Dynamic NMR studies of perfusion and oxidative metabolism during focal brain activation.

Together, the present results on oxygenation, flow, and metabolism indicate that the prevalence of nonoxidative glycolysis and associated lactate production during the initial phase of activation is replaced by the upregulation of oxidative glucose consumption (see sketches in Fig. 5). Following rapid circulatory changes the gap between oxygen availability and oxygen consumption gradually closes until a recoupling of perfusion and oxidative metabolism is achieved a few minutes after switching the state of neural activity. While brain glucose and lactate concentrations reflect an initial prevalence of anaerobic glycolysis, the changes in blood oxygenation suggest that the rapid adjustment of blood flow (enhanced oxygen delivery) is followed by a slower upregulation of oxidative metabolism (enhanced oxygen consumption). The physiological uncoupling of perfusion and oxidative metabolism emerges as a transient phenomenon in response to both onset and end of stimulation. Recoupling at enhanced cerebral metabolic rates of oxygen (CMRO2) and glucose occurs a few minutes after switching the state of neural activity.

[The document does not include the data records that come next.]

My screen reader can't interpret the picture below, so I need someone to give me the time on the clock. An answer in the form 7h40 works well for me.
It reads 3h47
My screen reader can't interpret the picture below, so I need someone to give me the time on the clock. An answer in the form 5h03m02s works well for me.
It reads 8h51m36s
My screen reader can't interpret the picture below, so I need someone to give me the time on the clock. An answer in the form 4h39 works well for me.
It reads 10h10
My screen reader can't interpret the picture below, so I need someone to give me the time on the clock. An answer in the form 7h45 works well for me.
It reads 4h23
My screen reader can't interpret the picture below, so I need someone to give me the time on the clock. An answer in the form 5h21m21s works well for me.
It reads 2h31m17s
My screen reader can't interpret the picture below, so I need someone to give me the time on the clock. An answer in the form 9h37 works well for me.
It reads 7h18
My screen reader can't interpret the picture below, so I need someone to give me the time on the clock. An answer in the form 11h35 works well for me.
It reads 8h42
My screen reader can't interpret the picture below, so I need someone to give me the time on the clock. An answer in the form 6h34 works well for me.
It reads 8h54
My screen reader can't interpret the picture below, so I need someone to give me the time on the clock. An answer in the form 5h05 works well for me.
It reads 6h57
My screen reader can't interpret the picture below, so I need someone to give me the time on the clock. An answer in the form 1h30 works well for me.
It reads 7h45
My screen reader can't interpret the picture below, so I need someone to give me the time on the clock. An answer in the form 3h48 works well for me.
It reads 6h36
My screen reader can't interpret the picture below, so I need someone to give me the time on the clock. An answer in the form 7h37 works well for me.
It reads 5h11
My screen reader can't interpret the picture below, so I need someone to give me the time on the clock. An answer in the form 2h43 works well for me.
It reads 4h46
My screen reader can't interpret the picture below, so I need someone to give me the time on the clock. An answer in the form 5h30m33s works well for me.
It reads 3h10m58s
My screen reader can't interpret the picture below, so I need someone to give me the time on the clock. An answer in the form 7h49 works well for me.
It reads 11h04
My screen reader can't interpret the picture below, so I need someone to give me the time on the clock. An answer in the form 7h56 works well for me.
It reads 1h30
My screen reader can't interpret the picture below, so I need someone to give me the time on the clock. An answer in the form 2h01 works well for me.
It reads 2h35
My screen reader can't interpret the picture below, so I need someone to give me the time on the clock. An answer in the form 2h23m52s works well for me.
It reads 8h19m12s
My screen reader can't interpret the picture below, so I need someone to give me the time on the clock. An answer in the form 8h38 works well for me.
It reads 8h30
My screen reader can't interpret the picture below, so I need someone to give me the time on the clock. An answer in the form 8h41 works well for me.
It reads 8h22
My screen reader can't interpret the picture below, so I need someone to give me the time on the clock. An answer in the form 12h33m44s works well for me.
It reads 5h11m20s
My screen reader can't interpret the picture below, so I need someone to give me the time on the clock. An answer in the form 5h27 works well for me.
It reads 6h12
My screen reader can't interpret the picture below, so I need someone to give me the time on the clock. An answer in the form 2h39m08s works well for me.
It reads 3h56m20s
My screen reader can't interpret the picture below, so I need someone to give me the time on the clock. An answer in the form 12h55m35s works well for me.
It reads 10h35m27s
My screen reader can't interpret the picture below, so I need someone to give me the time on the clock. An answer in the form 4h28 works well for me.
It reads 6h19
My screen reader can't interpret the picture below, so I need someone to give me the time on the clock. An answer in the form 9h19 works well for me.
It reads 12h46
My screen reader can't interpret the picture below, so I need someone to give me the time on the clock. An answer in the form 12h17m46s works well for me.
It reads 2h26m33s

Since glycolysis takes place primarily in astrocytes, the stimulus-related increase and decrease of lactate seen here may reflect a transfer of astrocytic lactate to neurons where it is converted into pyruvate and channelled into oxidative phosphorylation. This model of metabolic responses to functional activation is supported by a recently detected pathway for glutamate-stimulated glycolysis in astrocytes that provides a simple mechanism linking astrocytic glucose utilization to neuronal activity (Pellerin and Magistretti, 1994). In summary, evidence has accumulated that the physiological uncoupling of perfusion and oxidative metabolism associated with the onset of functional activation is a transient phenomenon leading to an only temporal mismatch of oxygen delivery and consumption. Recoupling at enhanced though balanced levels of glucose and oxygen consumption is most remarkably documented by the pronounced "negative" uncoupling at the end of stimulation.